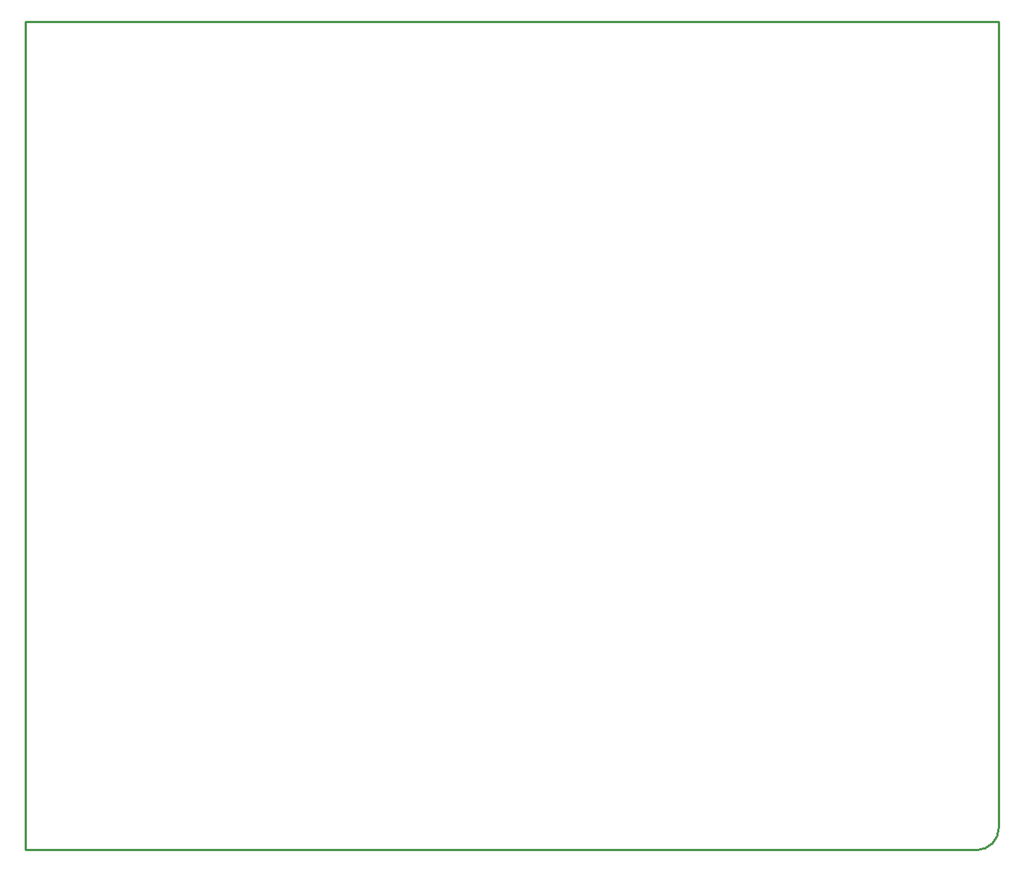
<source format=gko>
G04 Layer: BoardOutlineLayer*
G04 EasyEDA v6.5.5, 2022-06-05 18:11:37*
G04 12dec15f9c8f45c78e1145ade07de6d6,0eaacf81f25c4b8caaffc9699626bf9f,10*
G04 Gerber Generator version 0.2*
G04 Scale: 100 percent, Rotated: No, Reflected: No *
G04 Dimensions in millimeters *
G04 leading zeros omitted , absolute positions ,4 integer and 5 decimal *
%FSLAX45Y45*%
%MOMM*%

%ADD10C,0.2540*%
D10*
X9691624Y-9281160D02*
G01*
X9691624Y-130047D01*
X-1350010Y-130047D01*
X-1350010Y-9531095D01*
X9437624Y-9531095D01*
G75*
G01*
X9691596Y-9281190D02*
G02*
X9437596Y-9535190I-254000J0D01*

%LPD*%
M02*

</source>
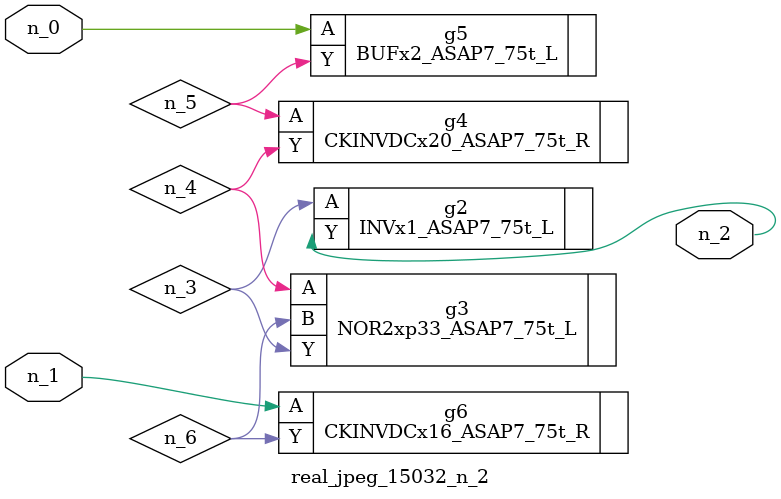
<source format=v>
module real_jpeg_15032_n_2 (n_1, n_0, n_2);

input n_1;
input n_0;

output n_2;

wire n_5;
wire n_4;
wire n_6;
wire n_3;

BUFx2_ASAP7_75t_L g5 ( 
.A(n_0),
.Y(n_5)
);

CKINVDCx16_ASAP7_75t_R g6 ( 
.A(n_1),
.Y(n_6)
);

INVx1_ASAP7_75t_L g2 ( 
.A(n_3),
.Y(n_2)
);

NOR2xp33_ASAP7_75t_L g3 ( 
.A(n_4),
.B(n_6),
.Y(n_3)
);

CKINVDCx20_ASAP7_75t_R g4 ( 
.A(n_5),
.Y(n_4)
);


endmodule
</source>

───

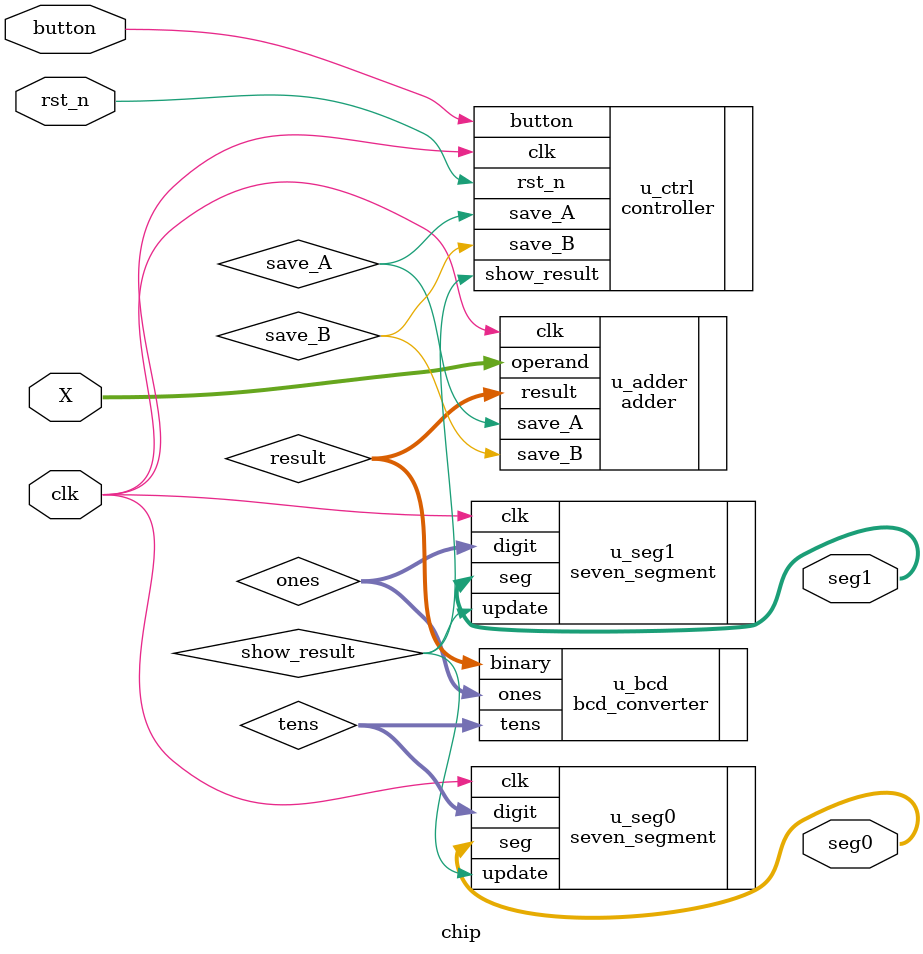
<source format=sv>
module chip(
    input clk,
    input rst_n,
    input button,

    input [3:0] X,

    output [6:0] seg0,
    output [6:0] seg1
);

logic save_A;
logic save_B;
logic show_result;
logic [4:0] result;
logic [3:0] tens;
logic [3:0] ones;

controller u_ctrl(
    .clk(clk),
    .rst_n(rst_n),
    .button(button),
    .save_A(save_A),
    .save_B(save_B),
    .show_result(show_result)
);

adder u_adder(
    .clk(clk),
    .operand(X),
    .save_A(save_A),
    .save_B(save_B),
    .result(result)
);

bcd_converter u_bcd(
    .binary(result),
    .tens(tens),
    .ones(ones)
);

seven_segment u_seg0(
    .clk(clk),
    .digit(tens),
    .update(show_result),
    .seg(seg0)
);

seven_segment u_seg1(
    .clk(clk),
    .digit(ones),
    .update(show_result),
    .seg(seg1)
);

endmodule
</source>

───

Copy out every line of the material above that contains the string "logic".

**Result**.
logic save_A;
logic save_B;
logic show_result;
logic [4:0] result;
logic [3:0] tens;
logic [3:0] ones;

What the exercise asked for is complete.